Qihoo ( English version ) has always used the Bitdefender engine along with it’s own in-house engine, it was only in a fairly recent update that they decided to include the Avira engine in the English version like they had been using in the Chinese model.
Oh I didn’t know that one at all and I don’t recall Avat used the GData. Was this prior to Avast 7. I started using Avast in the very first version of 7. So now Avast uses BitDefender and what other engine?
I think you got it wrong
G Data used two engines - Avast and Bitdefender (and before that Avast and Kaspersky, and before that something else).

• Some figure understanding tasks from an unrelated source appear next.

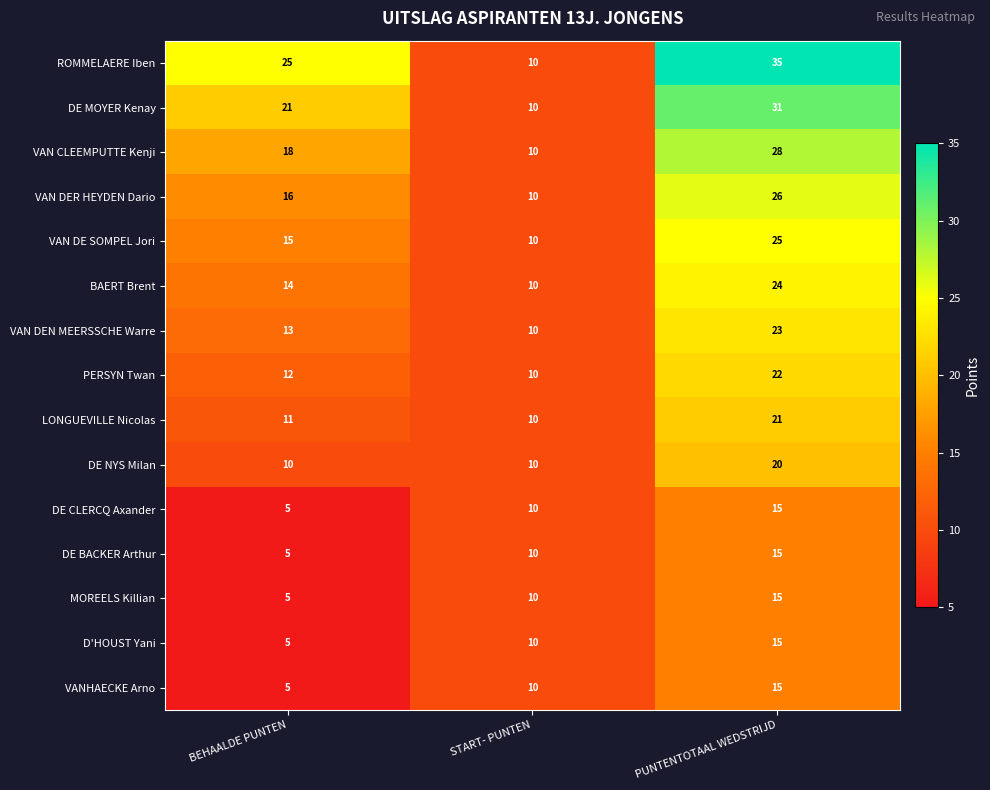

Count the DE BACKER Arthur values in the range 5 to 15.

3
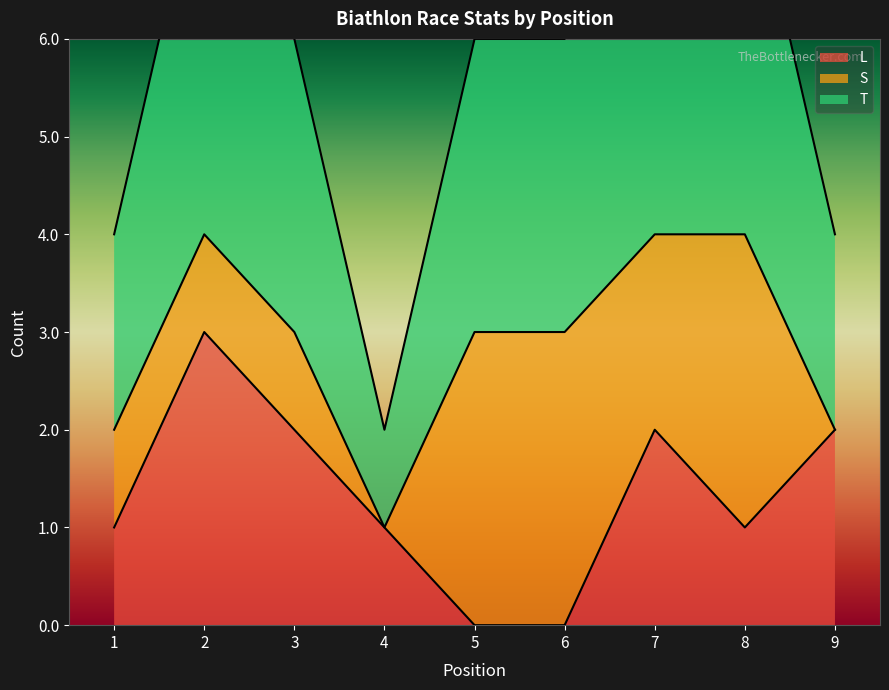

True or false: L and T intersect in this chart.

False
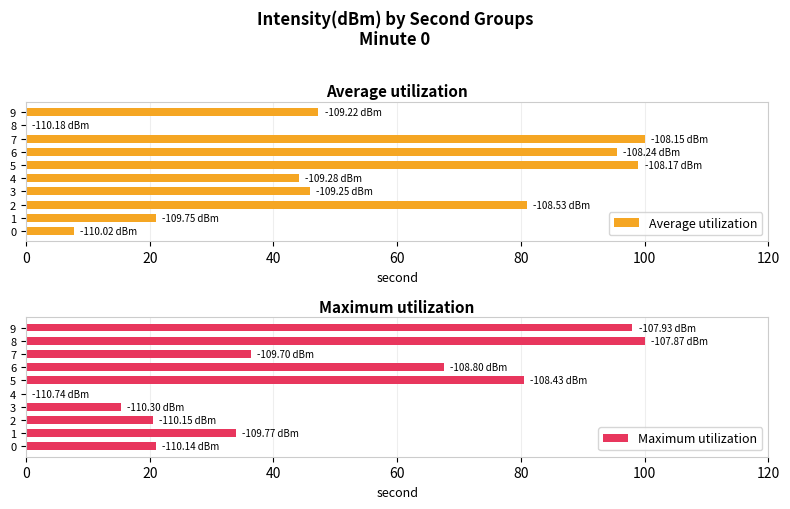

What value does the Maximum utilization series have at 1?

34.0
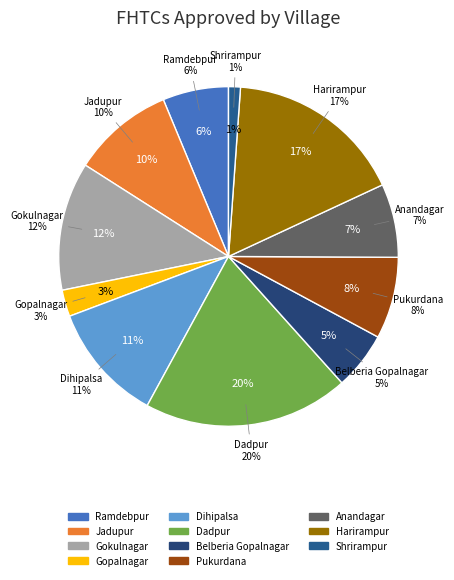

Combined, what portion of the pie is Jadupur and Pukurdana?

17.5%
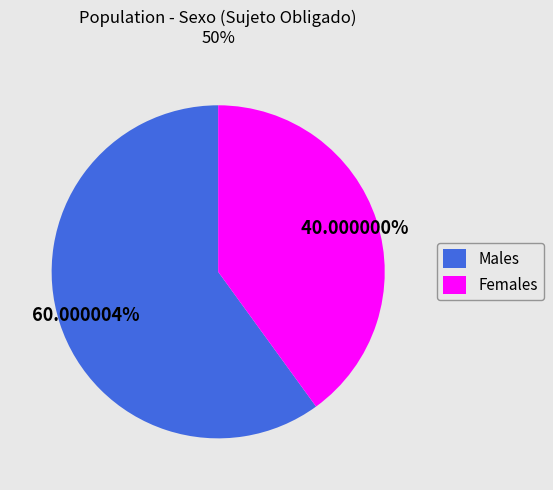

Between Males and Females, which is larger?

Males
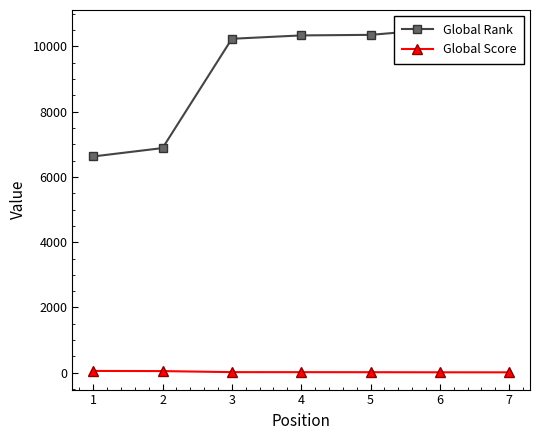

The value of Global Rank at 4 is 3756. True or false?

False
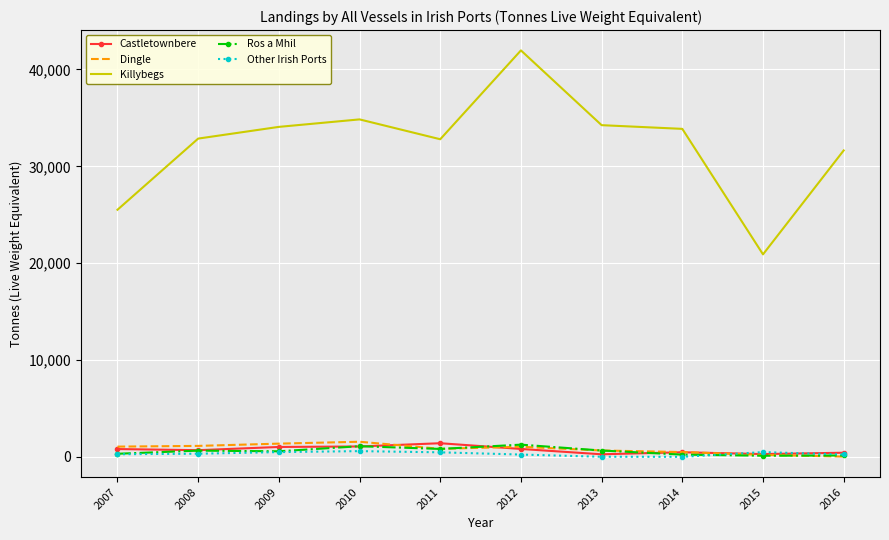

What is the highest value of the Dingle series?

1558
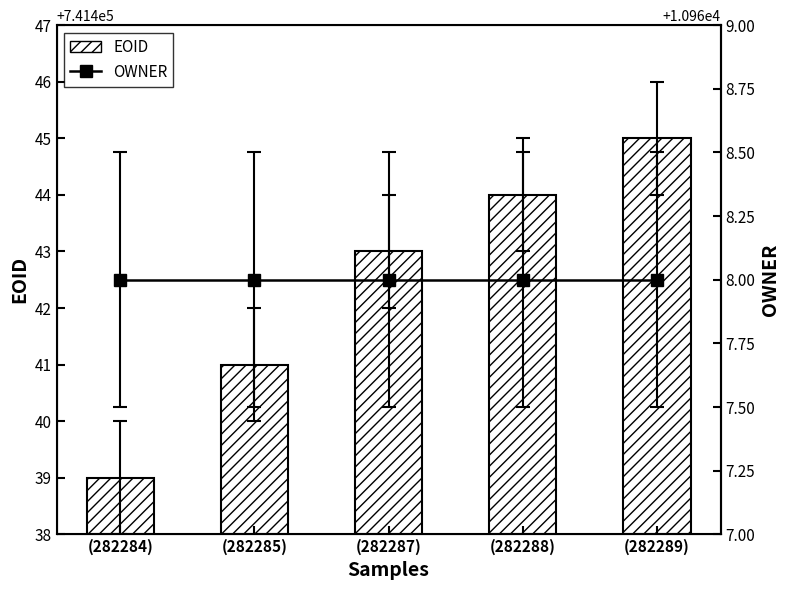

Which category has the lowest value across all series?

(282284)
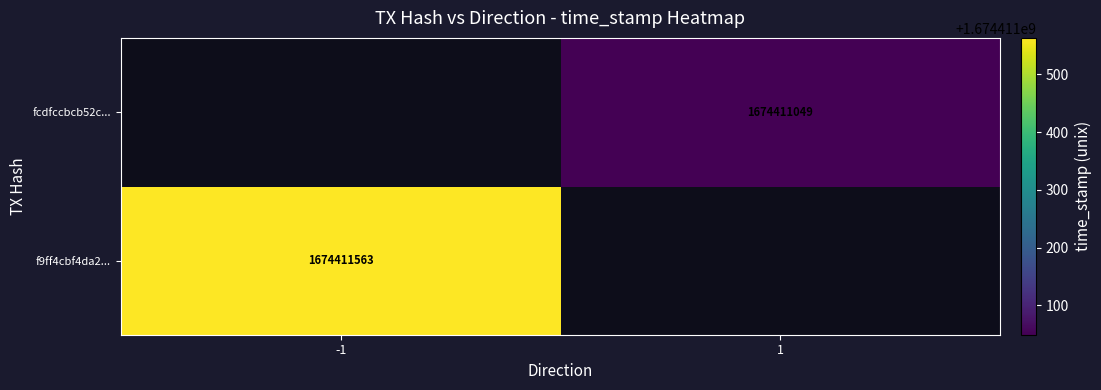

Which series has the largest total across all categories?

f9ff4cbf4da2d26d915ba858b23efd1c7c5ffc3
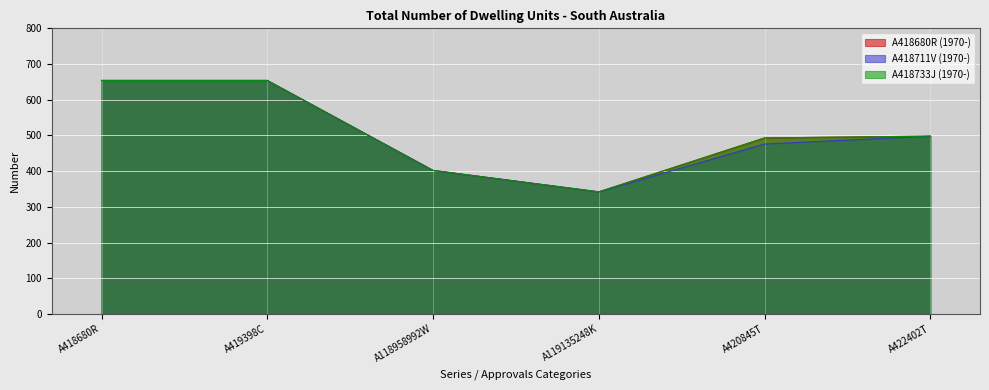

Does the chart display data point markers on the line(s)?

No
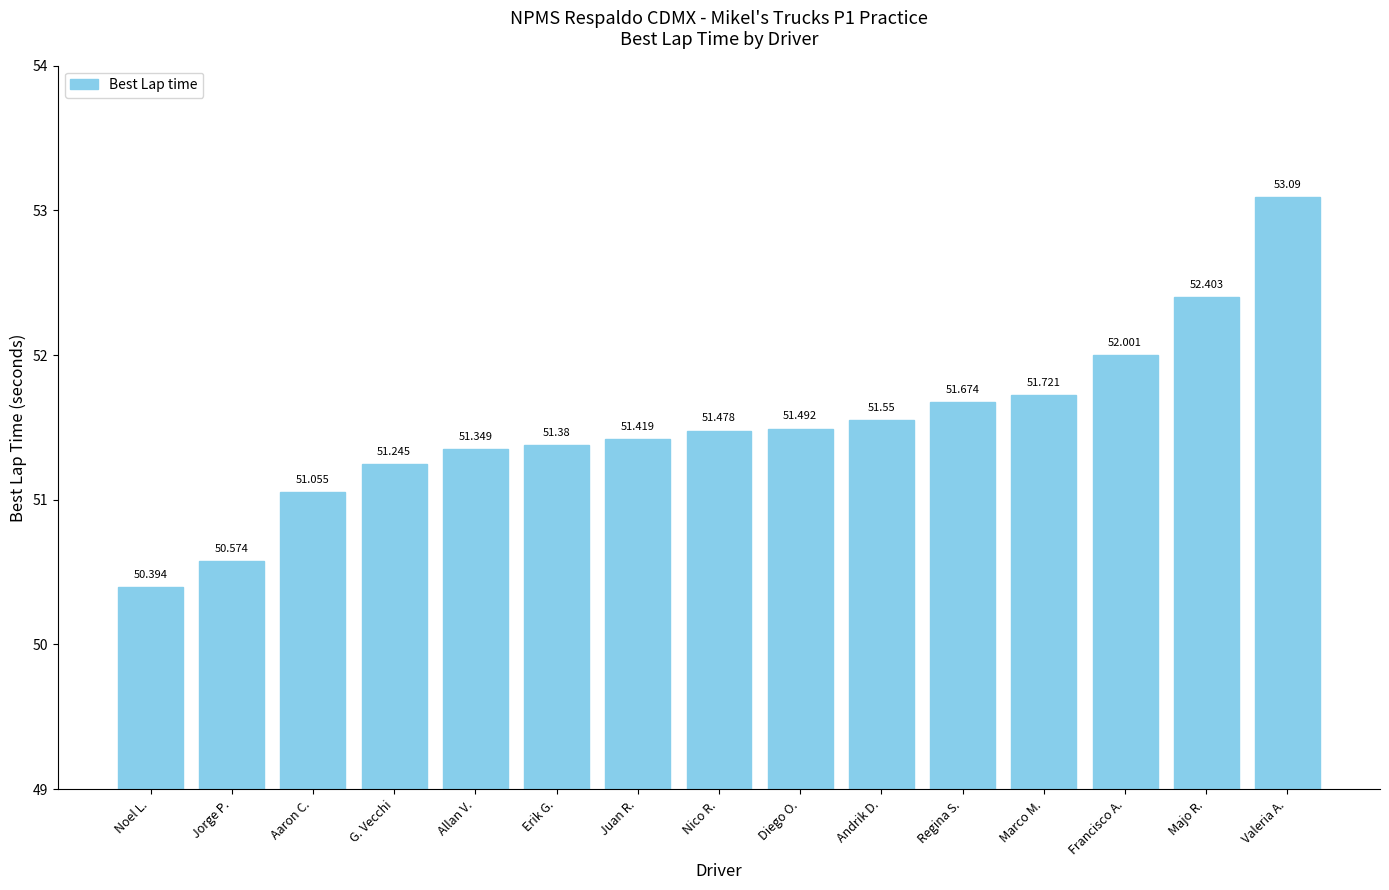

What is the smallest value displayed?

50.4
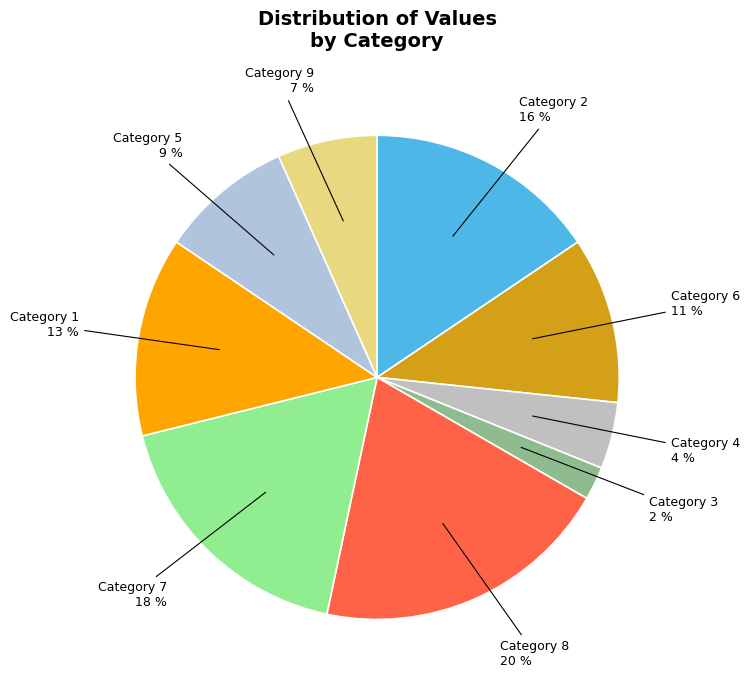

Combined, do Category 2 and Category 1 account for over 50%?

No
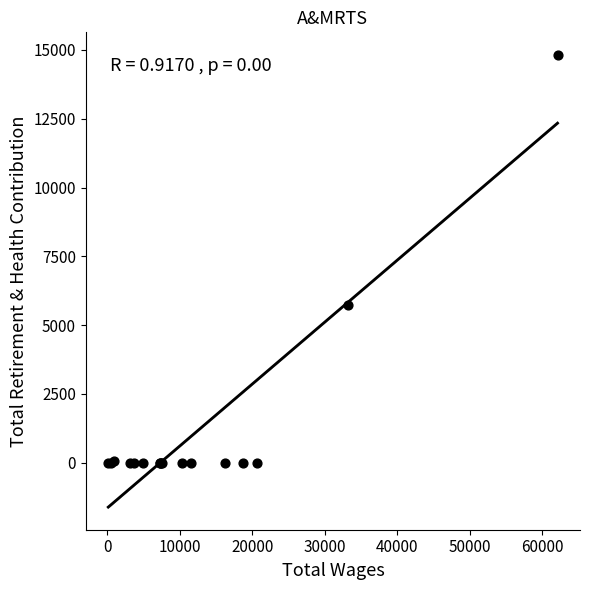

What Y value in the scatter plot is closest to 7409?

5726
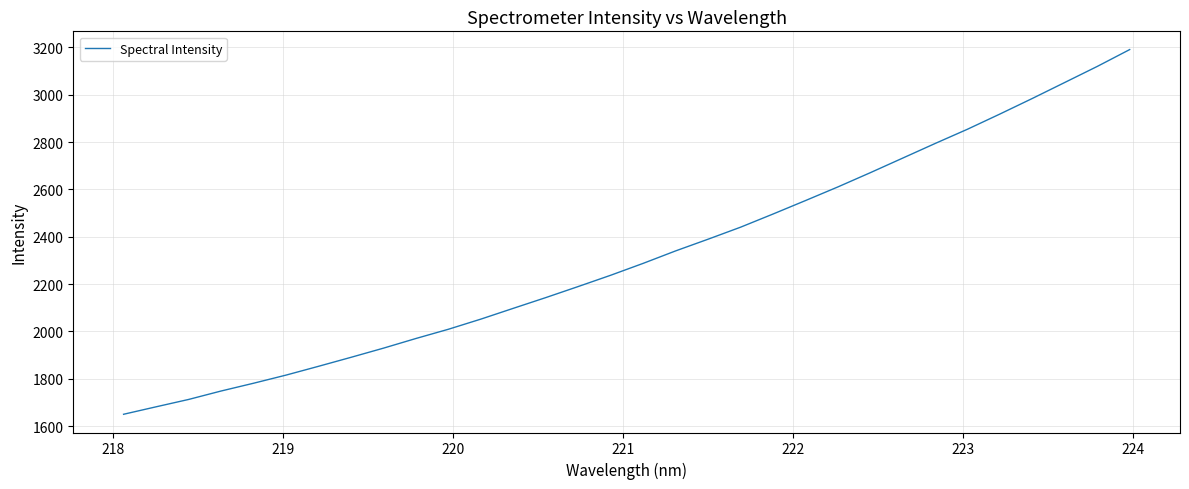

What is the smallest value displayed?

1650.0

Then they switched to their own engine, accompanied with Bitdefender.
and Emsisoft use two, Bitdefender as B engine … seen as a (B) behind detection name
Norman safeground (not on VT) Use Bitdefender … the one you see on VT is the orginal Norman engine now owned by BlueCoat (will probably change name one day?)
Sounds like a duck, looks like a duck, it must be a duck change, ‘duck’ to ‘BS’ and I think you have the answer to this response.
It would be interesting to know why they bothered getting licensing for another engine if they had no intention of enabling it by default on user systems. Many non tech users don’t even venture into settings.
This adding bloat and expense as the licensing of the bitdefender engine must relate to the number of users ???